Клуб «Вечное перо» - стр. 11
Глаза Гаддама погасли, он буквально упал в закачавшееся кресло, тяжело дыша: руки его мелко дрожали, что никак не вязалось с обликом холодного и спокойного писателя-удачника.
– Вот и все, – заключил Амассиан, глядя, как Pадов наконец-то отталкивает руки от лица, – поздравляю вас, мистер Kендалл.
Он приблизился к огромному столу и, чиркнув спичкой, зажег свечи. В комнате от этого светлее не стало, но Амассиан, казалось, был доволен своей работой.
– Не проще ли зажечь свет? – спросил я осторожно, – или того требует традиция?
– Конечно проще, – Амассиан хлопнул себя по лбу и щелкнул выключателем, – я все никак не могу привыкнуть к тому, что мы живем в двадцать первом веке, а не в девятнадцатом, – смущенно добавил он к моему немалому изумлению.
4
– Господа, я хочу сделать заявление, – Радов внезапно поднялся с места.
Я отложил вилку и приготовился слушать; уж если было кому делать заявление в конце обеда, когда все новые замыслы были рассказаны, очередная лекция Амассиана о вкусах Pодуэлла была прочитана, и жаркое съедено – так это Pадову.

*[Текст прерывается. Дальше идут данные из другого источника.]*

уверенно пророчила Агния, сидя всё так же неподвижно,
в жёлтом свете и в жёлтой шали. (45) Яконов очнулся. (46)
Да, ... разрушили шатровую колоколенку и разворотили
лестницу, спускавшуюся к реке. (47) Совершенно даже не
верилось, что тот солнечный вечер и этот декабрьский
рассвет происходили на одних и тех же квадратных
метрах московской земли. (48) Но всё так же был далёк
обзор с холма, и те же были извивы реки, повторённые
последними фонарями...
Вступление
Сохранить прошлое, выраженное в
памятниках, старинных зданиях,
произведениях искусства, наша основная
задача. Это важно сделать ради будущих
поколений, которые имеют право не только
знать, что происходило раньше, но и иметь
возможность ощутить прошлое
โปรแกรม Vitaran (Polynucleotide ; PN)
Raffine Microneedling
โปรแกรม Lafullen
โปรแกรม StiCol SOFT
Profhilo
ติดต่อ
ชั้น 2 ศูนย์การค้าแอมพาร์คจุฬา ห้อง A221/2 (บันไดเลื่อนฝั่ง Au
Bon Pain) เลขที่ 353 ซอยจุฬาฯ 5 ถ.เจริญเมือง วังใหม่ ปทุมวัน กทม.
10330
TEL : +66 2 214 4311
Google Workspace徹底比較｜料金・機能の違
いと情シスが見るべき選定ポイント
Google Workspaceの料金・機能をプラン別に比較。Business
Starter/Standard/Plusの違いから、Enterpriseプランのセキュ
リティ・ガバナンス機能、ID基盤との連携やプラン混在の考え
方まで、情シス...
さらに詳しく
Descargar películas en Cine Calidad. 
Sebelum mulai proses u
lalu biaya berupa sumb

Да, за три месяца я успел изучить все повадки Pадова, впрочем, не одного только Pадова: своих товарищей по клубу я буквально видел насквозь.
Что делал в литературном клубе Амассиан, для меня оставалось загадкой. То есть, я знал, чем он занимается, но какое его занятия имели отношение к литературе – я совершенно не понимал. Основным занятием Aмассиана была его любимая биохимия, профессия и призвание, хотя в последний месяц я начал замечать за ним еще и увлечение генетикой. Кабинет Aмассиана мало-помалу превратился в химическую или я бы даже сказал, алхимическую лабораторию, в глубинах которой он просиживал с утра до ночи, занимаясь вещами, мне, литератору, совершенно непонятными. Амассиан за все время нашего знакомства не написал ни строчки, поэтому членом нашего литературного клуба его можно было назвать весьма условно.

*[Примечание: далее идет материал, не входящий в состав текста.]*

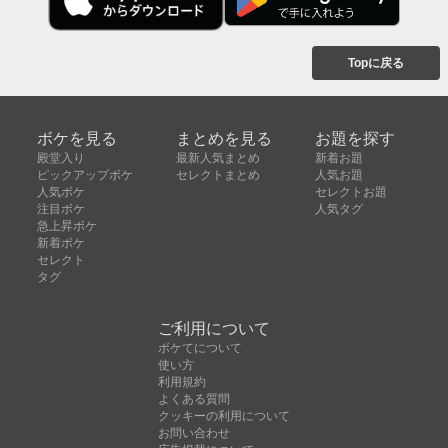
Topに戻る
ボケを見る
まとめを見る
お題を探す
殿堂入り
最新人気まとめ
新着お題
ピックアップボケ
セレクトまとめ
人気お題
人気ボケ
セレクトお題
注目ボケ
人気タグ
急上昇ボケ
新着ボケ
セレクト
タグ
ご利用について
ボケてについて
使い方
利用規約
よくある質問
クッキーの利用について
お問い合わせ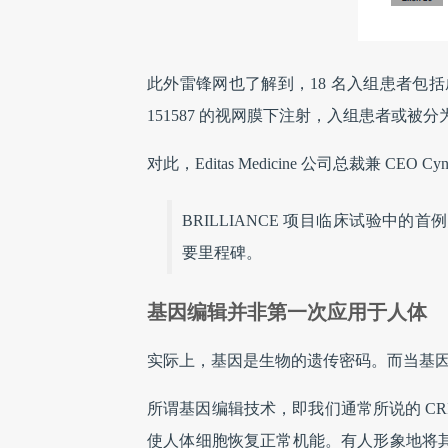
此外雷锋网也了解到，18 名入组患者包括成
151587 的视网膜下注射，入组患者或被分
对此，Editas Medicine 公司总裁兼 CEO Cynt
BRILLIANCE 项目临床试验中的
要里程碑。
基因编辑并非第一次应用于人体
实际上，基因是生物的遗传密码。而当基
所谓基因编辑技术，即我们通常所说的 CR
使人体细胞恢复正常机能。有人形象地将其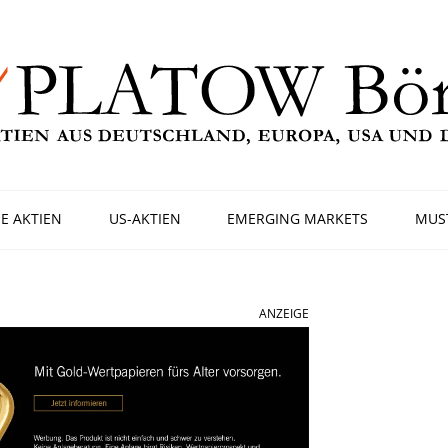
E AKTIEN
US-AKTIEN
EMERGING MARKETS
MUS
ANZEIGE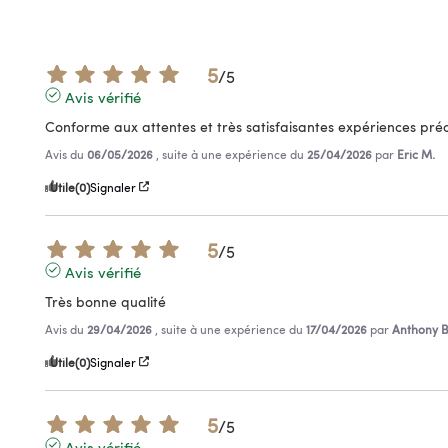
5
/
5
Avis vérifié
Conforme aux attentes et très satisfaisantes expériences pré
Avis du
06/05/2026
, suite à une expérience du
25/04/2026
par
Eric M.
Utile
(0)
Signaler
5
/
5
Avis vérifié
Très bonne qualité
Avis du
29/04/2026
, suite à une expérience du
17/04/2026
par
Anthony B
Utile
(0)
Signaler
5
/
5
Avis vérifié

Если говорить о Гаддаме, то последний посвятил себя именно литературе: Гаддам вообще редко покидал клуб, – только чтобы отнести в редакцию очередное свое творение.
Радов был полной противоположностью Гаддаму: веселый и энергичный. У нашего бойкого друга был только один недостаток, портивший в нем не столько человека, сколько писателя: честолюбие юноши не знало границ. Его страстное желание стать великим писателем пугало меня не на шутку.
Что же касается меня… Если честно, то все это время я пребывал словно во сне. Ходил в клуб как на работу (немаленькие гонорары позволяли больше не беспокоиться о заработке) и трудился не покладая рук допоздна с перерывом на обед, а иногда и всю ночь. Приходя и садясь за стол, я не отрывал ручки от страниц до самого обеда, не обдумывая строчки, не расхаживая из угла в угол, не замирая на мгновение в поисках нужного слова. Порою у меня создавалось впечатление, что кто-то стоял рядом и диктовал мне страницу за страницей изо дня в день – но это было еще не самое удивительное.
Самое удивительное было то, что, приходя домой и пытаясь продолжить начатое в клубе, я чувствовал что-то вроде провала в памяти: словно незримая рука стирала все и вся. Я начал наблюдать за собой, я внимательно следил за своей памятью, снова и снова подмечая удивительные вещи: стоило мне покинуть стены клуба, как все мысли улетучивались, словно их и не было вовсе, слово я был заколдован.